Aim of the exercise.
In the abstract on DNA analysis of fish stomach contents, how does the method prevent the amplification of predator DNA?

Quoted passage.
BEGIN

Increasing marine trophic web knowledge through DNA analyses of fish stomach contents: a step towards an Ecosystem Based Approach to fisheries research

Abstract

AbstractMultispecies and ecosystem models, which are key for the implementation of ecosystem-based approaches to fisheries management, require extensive data on the trophic interactions between marine organisms, including changes over time. DNA metabarcoding (the simultaneous identification of all taxa in a sample by sequencing a short DNA region) could be used for speeding up large-scaled stomach content data collection. Yet, for DNA metabarcoding to be routinely implemented, technical challenges should be addressed, such as the potentially complicated sampling logistics, the detection of a high proportion of predator DNA, and the inability to provide reliable abundance estimations. Here, we present a DNA metabarcoding assay developed to examine the diet of five commercially important fish, which is feasible to be incorporated into routinary samplings. The method is devised to speed up the analysis process by avoiding the stomach dissection and content extraction steps, while preventing the amplification of predator DNA by using blocking primers. Tested in mock samples and in real stomachs, the method has proven effective and shows great effectiveness discerning diet variations due to predator ecology or prey availability. Additionally, by applying our protocol to mackerel stomachs previously analysed by visual inspection, we showcase how DNA metabarcoding could complement visually based data by detecting overlooked prey by the visual approach. We finally discuss how DNA metabarcoding-based data can contribute to trophic data collection. Our work reinforces the potential of DNA metabarcoding for the study and monitoring of fish trophic interactions and provides a basis for its incorporation into routine monitoring programs, which will be critical for the implementation of ecosystem-based approaches to fisheries management.

END

Entries provided.
BEGIN

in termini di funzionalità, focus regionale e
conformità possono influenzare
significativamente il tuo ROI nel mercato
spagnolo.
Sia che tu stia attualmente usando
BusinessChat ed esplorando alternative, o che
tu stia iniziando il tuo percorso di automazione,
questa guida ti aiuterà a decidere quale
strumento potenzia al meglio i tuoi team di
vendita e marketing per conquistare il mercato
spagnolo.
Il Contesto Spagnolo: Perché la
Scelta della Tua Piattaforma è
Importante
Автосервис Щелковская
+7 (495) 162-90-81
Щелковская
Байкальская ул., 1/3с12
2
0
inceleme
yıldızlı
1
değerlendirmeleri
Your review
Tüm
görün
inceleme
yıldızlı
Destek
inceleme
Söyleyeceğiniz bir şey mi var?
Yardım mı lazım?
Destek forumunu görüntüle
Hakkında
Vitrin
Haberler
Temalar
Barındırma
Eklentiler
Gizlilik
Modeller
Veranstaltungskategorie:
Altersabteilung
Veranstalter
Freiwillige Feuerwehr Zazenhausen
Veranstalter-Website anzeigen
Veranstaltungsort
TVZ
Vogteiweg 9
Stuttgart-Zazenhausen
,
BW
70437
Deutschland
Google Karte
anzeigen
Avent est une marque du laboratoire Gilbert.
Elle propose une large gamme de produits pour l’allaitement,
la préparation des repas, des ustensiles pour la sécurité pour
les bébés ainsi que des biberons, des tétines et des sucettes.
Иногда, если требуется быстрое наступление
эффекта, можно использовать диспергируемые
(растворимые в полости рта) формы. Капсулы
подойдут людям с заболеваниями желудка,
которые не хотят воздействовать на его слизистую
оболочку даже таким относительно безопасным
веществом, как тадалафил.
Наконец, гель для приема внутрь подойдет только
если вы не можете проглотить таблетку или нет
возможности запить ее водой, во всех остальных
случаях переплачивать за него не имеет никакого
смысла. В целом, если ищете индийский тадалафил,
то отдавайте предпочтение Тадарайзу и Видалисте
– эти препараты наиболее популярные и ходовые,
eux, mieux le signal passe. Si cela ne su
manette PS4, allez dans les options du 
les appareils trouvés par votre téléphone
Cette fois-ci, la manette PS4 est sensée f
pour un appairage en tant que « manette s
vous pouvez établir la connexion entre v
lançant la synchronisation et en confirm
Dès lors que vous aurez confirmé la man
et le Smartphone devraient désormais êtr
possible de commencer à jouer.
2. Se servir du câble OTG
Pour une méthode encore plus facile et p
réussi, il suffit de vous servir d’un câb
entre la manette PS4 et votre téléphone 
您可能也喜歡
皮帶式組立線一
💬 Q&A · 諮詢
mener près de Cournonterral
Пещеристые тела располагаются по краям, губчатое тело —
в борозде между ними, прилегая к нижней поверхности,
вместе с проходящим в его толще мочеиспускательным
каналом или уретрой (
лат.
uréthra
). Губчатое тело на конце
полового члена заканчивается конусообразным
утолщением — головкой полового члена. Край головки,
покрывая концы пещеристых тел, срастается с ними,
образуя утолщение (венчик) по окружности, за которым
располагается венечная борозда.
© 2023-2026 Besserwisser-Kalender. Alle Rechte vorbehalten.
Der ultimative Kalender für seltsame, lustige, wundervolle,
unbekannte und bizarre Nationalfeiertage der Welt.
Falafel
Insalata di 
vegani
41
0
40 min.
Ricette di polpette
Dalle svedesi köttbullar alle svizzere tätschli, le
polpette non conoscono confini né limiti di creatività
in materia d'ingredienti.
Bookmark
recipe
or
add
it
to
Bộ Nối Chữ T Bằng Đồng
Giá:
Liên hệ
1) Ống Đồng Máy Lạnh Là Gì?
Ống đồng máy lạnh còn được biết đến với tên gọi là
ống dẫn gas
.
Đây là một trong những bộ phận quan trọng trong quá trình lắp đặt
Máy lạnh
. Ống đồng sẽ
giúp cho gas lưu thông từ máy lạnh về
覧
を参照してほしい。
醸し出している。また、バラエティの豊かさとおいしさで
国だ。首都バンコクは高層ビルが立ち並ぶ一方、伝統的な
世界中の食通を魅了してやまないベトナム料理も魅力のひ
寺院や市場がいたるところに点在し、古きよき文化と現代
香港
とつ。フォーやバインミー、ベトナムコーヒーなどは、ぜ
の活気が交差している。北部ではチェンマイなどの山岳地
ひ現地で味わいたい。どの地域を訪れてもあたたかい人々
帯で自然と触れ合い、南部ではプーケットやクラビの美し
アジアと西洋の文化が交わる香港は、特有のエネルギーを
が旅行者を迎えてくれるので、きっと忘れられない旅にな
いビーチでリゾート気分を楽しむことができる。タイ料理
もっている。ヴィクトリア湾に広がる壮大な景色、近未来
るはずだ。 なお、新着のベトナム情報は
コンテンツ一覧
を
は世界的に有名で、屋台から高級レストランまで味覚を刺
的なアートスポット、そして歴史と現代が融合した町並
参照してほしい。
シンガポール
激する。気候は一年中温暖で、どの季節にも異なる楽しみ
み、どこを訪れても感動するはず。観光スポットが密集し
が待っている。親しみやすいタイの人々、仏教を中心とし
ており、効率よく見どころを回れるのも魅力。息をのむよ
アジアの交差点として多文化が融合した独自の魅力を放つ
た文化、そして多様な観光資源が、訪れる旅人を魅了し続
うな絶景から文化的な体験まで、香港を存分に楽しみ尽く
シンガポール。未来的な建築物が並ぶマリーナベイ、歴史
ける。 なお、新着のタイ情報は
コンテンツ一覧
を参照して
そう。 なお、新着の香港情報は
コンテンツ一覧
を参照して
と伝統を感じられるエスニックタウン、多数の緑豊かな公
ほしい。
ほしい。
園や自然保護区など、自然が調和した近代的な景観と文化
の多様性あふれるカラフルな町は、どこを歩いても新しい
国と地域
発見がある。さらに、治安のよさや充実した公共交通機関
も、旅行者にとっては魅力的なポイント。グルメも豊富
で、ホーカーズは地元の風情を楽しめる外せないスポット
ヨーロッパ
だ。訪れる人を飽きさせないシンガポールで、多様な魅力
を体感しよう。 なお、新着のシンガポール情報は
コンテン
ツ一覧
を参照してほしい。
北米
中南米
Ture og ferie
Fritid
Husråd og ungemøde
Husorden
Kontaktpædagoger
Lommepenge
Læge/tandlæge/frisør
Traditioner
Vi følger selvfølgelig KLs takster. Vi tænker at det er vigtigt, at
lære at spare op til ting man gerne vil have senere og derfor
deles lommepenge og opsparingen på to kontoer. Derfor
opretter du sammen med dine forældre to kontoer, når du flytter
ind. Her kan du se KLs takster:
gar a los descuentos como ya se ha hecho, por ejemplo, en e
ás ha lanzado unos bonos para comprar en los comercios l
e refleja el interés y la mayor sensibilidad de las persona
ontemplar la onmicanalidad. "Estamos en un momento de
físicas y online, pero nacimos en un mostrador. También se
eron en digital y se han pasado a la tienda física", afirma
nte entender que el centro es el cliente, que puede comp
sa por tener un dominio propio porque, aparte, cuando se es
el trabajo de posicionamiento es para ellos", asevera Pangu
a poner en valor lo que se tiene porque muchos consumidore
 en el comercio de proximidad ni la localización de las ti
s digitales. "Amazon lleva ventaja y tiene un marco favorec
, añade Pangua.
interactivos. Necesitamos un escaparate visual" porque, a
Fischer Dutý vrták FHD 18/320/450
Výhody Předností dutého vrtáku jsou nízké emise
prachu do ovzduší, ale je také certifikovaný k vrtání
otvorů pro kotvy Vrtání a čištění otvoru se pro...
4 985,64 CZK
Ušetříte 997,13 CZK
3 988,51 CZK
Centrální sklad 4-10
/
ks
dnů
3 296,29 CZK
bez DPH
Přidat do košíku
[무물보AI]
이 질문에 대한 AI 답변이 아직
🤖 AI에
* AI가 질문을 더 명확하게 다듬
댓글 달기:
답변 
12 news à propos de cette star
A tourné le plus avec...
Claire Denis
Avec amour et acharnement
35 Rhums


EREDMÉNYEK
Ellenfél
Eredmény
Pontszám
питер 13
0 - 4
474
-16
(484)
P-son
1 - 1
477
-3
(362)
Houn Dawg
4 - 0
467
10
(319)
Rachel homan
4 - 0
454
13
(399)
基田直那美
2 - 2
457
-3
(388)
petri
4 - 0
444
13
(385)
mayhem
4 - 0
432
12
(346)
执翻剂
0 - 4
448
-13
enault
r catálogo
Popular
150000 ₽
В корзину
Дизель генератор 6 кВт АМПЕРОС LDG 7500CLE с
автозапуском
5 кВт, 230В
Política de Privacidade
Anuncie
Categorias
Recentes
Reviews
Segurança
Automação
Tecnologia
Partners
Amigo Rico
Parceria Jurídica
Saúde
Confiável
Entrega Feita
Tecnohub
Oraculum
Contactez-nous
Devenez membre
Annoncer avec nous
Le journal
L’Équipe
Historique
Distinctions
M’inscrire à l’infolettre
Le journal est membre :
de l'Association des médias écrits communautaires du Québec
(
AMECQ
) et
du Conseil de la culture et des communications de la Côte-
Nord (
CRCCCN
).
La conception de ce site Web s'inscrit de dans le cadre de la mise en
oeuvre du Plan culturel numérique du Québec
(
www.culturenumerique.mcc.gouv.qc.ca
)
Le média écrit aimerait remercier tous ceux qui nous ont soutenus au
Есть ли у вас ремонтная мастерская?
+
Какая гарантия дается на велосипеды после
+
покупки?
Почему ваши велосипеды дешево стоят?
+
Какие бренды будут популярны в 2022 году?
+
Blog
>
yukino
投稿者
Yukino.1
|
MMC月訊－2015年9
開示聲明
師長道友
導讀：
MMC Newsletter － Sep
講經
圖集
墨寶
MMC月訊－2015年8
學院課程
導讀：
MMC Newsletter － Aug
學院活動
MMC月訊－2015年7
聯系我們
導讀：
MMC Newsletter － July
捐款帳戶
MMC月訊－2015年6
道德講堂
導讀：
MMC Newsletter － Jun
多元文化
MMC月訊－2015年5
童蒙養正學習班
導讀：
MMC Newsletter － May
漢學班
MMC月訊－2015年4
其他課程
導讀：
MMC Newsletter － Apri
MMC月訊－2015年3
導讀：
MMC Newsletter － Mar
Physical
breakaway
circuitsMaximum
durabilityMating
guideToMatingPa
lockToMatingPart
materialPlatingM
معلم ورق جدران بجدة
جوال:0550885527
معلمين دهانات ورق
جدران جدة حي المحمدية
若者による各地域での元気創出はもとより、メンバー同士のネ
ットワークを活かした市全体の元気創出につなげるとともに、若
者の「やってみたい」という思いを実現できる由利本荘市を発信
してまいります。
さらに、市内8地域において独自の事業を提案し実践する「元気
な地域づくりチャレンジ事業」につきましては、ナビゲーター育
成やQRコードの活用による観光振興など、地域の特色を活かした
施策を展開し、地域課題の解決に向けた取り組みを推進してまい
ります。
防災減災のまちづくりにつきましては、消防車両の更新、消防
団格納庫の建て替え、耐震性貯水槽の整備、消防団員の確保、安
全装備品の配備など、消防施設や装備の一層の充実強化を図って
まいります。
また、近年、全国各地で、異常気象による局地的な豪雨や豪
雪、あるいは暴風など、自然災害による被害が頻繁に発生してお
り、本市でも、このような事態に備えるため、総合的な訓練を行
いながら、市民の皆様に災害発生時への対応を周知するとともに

END

Solution to this exercise.
It uses blocking primers.